> Exercise A:
Please quote the stretch of the BBC hearing transcript from "Mr Thompson: The" through "fact of life.", keeping every word as it appears.
> Exercise B:
Pick up the BBC hearing transcript at the point where it ends and carry it forward.

> Document section:
+--
Sir Michael Lyons: Let me, if
I can, just elevate this to a slightly more strategic level just
for a moment. It is in the nature of the BBC in the work that
it does that it takes risks. Which stories it chooses to cover
with its journalists, how it seeks to interpret those stories,
which programmes it decides to commission or make, which artists
it decides to retain, every day, every day the BBC makes thousands,
possibly hundreds of thousands, of decisions which are inherently
risky and which could prove to be wrong. Either the story is wrong,
and it has possibly been broadcast wrongly, information has been
assimilated wrongly or a performer goes beyond the bounds of what
you might expect, so there are inevitably risks. We cannot come
to you and say, or there is no regime that the Trust can impose,
nor can the Director General impose, that actually gives you a
guarantee that we will not take risks in the future and that things
might fail, and it is important that we all recognise that, otherwise,
it would be very difficult for us to have a civilised dialogue.
In terms of the way that this particular failing has been responded
to, it has certain hallmarks. As soon as the BBC Trust and the
senior management became aware of it, it was dealt with. It has
consequences for people within the BBC who have let the organisation
and the public down, consequences which, I would purport, more
clearly demonstrated than we find across most parts of the British
economy and certainly public organisations. We are here explaining
to you not only that those actions were taken, but reflecting
your view on the fact that there are lessons to learn perhaps
in our press-handling of the future. Yes, there are further steps
to take to ensure tighter editorial control. All of our discussions
so far suggest that they are not pan-BBC, but need to be focused
particularly in audio and music, that is where the Director General
is focused, and your proper comment about maybe there is a wider
issue of understanding culture is also addressed in the instructions
that the Trust has given the Director General.
Mr Thompson: The public tell us
very strongly that they want us to take risks, they want original,
challenging and brave programming, and that is a fact of life.
The second thing I would say, Mr Davies, is that it is genuinely
difficult to predict every single possible editorial issue that
could come up, and we currently have a debate about John Sergeant's
dancing in Strictly Come Dancing and whether he should
be continuing in the competition or not, and the scenario of whether
political correspondents or indeed politicians and their dancing
abilities shows up an underlying issue with the difference between
the judgment of the judges on the programme and the public at
large is a new topic. Our duty, I think, is, when a set of issues
arises and, yes, when we make mistakes, to try and understand
why, to try and put things in place to make sure that those things
do not happen again and to keep as alert as we can across the
entire spectrum of editorial matters, but to recognise that sometimes
a particular issue, the leaving of an offensive message on an
answerphone, will, to some extent, pose new questions for us.
+--
> Data excerpts:
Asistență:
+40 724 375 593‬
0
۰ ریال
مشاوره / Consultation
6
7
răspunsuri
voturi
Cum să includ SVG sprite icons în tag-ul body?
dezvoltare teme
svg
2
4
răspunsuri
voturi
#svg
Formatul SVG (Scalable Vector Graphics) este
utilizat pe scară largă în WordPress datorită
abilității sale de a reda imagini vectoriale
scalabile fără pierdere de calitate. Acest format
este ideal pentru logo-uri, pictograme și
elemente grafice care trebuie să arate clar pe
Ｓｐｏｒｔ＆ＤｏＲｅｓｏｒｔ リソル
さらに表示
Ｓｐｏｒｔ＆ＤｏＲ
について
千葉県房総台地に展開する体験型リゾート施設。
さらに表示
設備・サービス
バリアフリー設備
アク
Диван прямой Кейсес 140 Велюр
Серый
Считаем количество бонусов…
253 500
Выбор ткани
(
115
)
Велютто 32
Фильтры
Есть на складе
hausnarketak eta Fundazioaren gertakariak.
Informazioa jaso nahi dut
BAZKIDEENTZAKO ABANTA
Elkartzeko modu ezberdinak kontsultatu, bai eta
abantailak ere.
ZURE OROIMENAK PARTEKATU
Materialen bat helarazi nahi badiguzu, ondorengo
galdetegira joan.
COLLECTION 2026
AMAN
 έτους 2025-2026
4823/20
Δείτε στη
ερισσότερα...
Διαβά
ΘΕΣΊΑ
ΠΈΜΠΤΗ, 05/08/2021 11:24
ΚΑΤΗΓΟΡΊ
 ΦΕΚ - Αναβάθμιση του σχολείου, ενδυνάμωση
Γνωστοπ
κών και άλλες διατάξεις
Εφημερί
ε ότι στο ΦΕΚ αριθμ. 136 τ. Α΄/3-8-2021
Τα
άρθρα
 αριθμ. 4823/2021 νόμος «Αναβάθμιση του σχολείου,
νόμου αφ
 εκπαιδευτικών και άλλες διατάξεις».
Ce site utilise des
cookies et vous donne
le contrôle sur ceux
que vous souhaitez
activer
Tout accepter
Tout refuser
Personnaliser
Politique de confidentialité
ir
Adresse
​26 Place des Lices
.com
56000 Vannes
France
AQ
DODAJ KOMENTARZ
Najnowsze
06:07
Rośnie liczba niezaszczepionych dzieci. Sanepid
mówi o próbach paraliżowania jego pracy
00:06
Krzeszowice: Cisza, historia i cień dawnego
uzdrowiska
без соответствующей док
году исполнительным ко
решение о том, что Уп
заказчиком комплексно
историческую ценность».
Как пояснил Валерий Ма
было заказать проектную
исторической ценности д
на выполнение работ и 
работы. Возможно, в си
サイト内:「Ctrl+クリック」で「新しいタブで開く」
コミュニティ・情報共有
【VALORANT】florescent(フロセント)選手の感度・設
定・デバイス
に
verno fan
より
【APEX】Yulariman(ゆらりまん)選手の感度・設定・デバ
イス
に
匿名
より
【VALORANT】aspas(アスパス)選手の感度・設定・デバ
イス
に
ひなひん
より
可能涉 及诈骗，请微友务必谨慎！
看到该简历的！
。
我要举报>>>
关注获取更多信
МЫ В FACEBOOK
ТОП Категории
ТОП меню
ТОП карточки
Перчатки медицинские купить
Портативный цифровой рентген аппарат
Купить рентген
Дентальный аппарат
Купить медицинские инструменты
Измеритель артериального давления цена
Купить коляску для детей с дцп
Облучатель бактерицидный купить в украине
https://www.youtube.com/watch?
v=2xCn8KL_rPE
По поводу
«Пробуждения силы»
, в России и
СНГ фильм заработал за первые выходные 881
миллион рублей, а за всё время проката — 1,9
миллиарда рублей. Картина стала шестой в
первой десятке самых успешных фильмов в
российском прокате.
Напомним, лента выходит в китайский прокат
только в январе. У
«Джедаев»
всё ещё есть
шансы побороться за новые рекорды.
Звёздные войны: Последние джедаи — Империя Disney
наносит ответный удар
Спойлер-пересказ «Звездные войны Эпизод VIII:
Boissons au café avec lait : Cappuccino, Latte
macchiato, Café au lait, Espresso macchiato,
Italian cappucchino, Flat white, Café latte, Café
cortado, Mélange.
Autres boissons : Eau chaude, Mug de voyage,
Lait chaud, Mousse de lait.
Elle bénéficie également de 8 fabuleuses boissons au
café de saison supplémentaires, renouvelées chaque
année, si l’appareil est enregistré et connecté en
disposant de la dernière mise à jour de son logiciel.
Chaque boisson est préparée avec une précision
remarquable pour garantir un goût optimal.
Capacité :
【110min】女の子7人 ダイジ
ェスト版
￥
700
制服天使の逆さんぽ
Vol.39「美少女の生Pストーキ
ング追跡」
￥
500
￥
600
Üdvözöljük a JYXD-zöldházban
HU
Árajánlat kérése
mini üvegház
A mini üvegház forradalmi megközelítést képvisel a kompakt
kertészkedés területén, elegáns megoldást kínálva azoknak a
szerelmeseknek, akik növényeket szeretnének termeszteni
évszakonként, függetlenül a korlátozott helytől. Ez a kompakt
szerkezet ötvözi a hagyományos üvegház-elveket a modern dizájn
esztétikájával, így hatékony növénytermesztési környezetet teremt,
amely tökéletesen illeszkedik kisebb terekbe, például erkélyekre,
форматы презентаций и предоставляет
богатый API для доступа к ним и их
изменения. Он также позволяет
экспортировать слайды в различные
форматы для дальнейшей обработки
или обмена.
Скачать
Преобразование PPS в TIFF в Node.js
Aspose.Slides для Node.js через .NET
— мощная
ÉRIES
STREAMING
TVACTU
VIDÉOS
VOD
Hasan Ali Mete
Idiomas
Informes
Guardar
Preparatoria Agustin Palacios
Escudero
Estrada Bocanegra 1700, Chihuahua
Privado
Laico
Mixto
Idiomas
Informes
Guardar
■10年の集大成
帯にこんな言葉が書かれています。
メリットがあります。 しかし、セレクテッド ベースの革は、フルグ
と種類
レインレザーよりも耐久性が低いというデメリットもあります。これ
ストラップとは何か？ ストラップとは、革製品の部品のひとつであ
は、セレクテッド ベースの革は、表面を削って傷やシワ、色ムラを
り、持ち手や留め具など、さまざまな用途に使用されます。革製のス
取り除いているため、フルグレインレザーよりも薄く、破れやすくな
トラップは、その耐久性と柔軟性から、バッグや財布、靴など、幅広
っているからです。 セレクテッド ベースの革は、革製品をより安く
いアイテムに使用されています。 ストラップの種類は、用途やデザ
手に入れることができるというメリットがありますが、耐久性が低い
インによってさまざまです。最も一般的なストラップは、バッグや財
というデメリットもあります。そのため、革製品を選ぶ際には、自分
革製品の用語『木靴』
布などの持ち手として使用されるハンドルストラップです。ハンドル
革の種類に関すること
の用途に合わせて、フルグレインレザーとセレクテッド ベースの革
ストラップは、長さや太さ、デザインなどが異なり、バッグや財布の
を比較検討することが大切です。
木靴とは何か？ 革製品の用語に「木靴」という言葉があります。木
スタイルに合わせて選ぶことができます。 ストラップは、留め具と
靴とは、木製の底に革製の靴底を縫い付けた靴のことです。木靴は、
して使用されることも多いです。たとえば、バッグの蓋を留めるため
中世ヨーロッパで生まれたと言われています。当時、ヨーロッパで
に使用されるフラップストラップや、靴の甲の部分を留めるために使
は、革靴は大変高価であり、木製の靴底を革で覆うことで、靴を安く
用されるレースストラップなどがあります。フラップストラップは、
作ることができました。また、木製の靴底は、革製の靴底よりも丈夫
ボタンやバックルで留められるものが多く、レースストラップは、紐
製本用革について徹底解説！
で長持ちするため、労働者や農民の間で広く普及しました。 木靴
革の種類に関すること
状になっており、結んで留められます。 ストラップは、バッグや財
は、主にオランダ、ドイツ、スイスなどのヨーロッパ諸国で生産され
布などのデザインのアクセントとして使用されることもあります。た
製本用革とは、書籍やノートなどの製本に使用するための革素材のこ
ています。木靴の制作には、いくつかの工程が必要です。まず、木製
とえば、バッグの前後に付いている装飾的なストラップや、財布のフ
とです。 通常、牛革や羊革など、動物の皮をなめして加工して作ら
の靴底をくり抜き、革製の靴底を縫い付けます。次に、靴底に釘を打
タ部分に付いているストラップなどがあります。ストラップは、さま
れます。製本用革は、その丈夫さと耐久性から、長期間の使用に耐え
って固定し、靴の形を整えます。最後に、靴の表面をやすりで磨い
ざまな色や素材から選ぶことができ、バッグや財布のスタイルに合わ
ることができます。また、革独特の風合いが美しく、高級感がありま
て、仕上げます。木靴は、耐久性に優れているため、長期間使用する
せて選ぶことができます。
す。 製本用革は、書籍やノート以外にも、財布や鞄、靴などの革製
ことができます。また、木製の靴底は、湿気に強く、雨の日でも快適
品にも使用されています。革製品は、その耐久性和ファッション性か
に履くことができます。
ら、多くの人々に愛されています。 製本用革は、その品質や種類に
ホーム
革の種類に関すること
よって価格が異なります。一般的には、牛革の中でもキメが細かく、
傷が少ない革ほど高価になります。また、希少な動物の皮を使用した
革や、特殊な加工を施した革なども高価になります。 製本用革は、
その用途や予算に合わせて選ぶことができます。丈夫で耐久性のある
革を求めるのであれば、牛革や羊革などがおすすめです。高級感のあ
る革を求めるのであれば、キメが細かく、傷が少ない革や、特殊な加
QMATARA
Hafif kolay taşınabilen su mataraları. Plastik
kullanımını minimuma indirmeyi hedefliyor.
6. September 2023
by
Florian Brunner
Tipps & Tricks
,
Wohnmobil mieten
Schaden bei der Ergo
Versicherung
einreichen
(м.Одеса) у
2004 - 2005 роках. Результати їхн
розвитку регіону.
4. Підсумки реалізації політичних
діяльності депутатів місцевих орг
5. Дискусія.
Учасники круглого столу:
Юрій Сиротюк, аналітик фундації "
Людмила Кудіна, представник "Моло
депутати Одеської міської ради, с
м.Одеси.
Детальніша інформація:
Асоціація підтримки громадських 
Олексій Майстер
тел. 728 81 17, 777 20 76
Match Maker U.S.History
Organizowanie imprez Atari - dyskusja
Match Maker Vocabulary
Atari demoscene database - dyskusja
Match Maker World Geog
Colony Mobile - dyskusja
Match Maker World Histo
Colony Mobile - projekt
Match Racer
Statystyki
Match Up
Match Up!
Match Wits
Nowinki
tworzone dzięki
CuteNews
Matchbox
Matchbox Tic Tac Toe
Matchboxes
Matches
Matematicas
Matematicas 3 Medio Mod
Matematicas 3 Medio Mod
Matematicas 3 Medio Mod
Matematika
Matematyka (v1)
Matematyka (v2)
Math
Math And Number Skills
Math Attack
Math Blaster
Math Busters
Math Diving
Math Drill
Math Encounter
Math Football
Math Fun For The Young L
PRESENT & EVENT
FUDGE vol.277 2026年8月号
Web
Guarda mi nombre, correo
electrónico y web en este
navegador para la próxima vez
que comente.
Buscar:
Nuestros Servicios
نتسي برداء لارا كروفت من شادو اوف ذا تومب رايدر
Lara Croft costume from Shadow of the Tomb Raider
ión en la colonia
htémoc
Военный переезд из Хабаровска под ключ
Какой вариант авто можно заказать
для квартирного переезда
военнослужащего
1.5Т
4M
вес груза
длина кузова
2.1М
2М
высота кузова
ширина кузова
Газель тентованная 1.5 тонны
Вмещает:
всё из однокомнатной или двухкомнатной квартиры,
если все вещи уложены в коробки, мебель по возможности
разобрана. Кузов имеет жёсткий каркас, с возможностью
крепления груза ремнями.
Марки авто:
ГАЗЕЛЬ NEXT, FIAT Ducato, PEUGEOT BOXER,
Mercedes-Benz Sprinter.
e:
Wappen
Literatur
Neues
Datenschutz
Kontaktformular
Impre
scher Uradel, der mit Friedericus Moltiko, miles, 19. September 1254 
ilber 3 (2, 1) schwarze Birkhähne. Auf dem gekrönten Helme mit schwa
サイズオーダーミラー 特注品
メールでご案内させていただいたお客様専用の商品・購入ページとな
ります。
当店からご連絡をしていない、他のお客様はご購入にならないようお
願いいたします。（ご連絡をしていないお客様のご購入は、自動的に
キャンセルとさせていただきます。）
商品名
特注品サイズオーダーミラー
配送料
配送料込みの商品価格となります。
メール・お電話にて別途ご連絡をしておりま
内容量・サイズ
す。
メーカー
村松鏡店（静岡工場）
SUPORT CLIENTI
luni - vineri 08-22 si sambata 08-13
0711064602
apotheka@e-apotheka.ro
+--
> Written response A:
Mr Thompson: The public tell us
very strongly that they want us to take risks, they want original,
challenging and brave programming, and that is a fact of life.

> Written response B:
Q107 Helen Southworth: We have explored
in quite some detail some aspects of the situation the BBC is
finding itself in at the moment, but could I ask you if you could
explore some other aspects of it which, I think, are extremely
important to the viewers and listeners, and that is around the
high level of creativity that we expect from the BBC. When we
have had evidence from you previously, one of the things that
you have lauded about the BBC in terms of its national and international
position has been the way it brings on new talent, that it is
able to take risks in bringing on new talent
Sir Michael Lyons: Yes.
Q108 Helen Southworth:and
that has given the UK some exceptional performances and some exceptional
performers. How are you going to make sure that you actually continue
to do that and that you protect your talent during those processes
in a proper way?
Sir Michael Lyons: I feel that
is a good and searching question for the challenge that faces
the BBC and, in part, conditions how we respond to these failings.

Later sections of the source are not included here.